The Buenos Aires Zoo will close tomorrow to undergo a transformation into an eco-park. Although the project is expected to take at least six months, the park will reopen in two years.

According to an article published on Perfil, the renovation is intended to create “more green spaces” and restore buildings of historical value. Changes will begin on the Avenida del Libertador side and in front of Plaza Italia, where there is a lower concentration of exhibits.

City Government officials say the Zoo will release 350 animals of 50 different species to different natural habitats around Argentina and assure they are in conversation with certain organizations in regard to the future of the animals.

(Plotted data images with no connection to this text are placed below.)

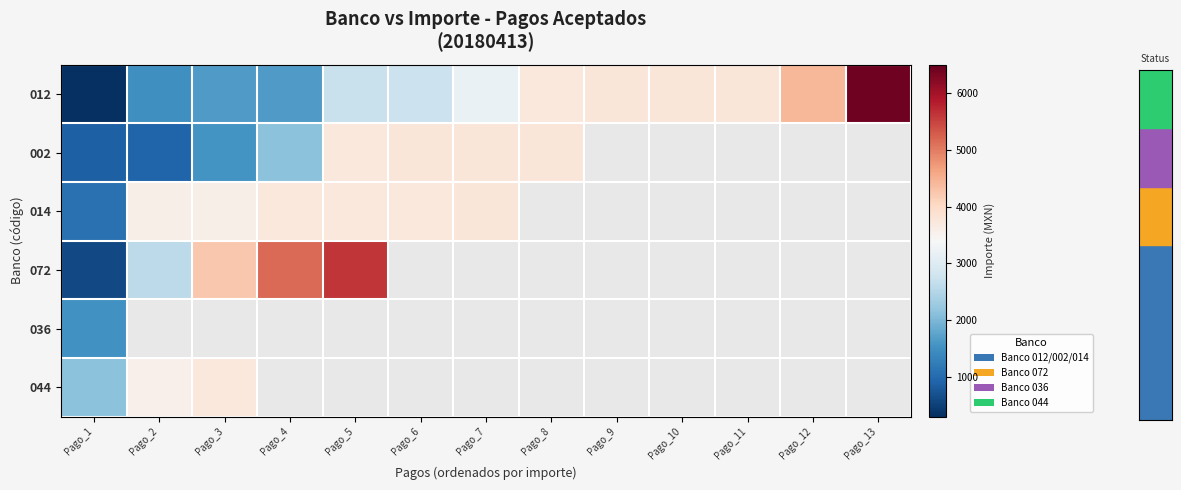

Rank the series at Pago_12 from highest to lowest value.

012, 002, 014, 072, 036, 044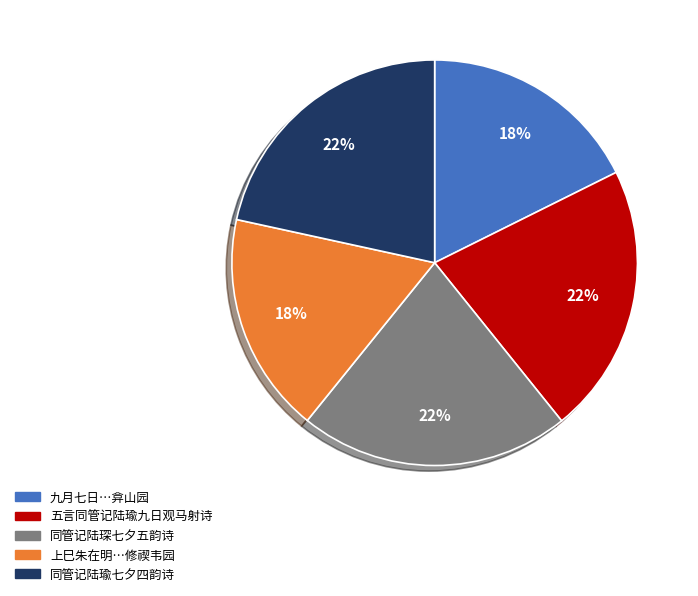

To the nearest percent, what is the average slice percentage?

20%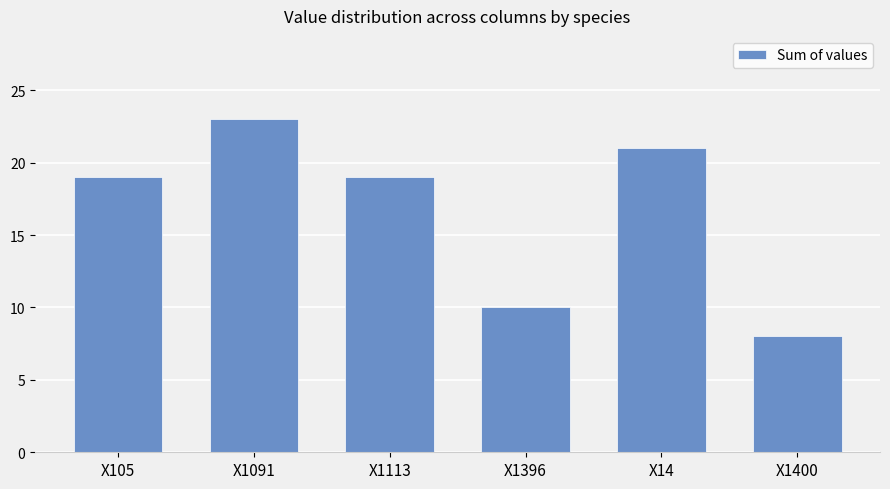

What is the maximum value shown in the chart?

23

Perfil noted that after the construction is completed, “the space will have 12 hectares, free access and will leave behind the old paradigm of maintaining exotic animals in captivity” and instead “preserve certain species while generating generating” as an eco-park.

There will be five other areas with specific uses; according to the government, those uses are central connection, conservation and eco-regions, research and education, art and culture, as well as recreation and sustainable consumption. But what exactly is an eco-park anyway?

According to the city government’s plan released in May 2017, the principal objective of an eco-park is to “contribute to the conservation of biodiversity, promote environmental education, and spur innovative and sustainable development.” Other examples of eco-parks include those in Mexico, Great Britain, and the Netherlands.

However, the plan has not satisfied many ecologists and others concerned with the well-being of animals still held in captivity since last year.

As we reported in May, a large group of ecologists and veterinarians released a letter criticizing the government’s approach as just a plan to “rename [the Zoo], bring the entrance fees prices up, close off animal habitats to the public, and increase the number of staffers. But none of this means better conditions for the animals.”

As the park undergoes a transformation over the next two years, this dispute will likely continue.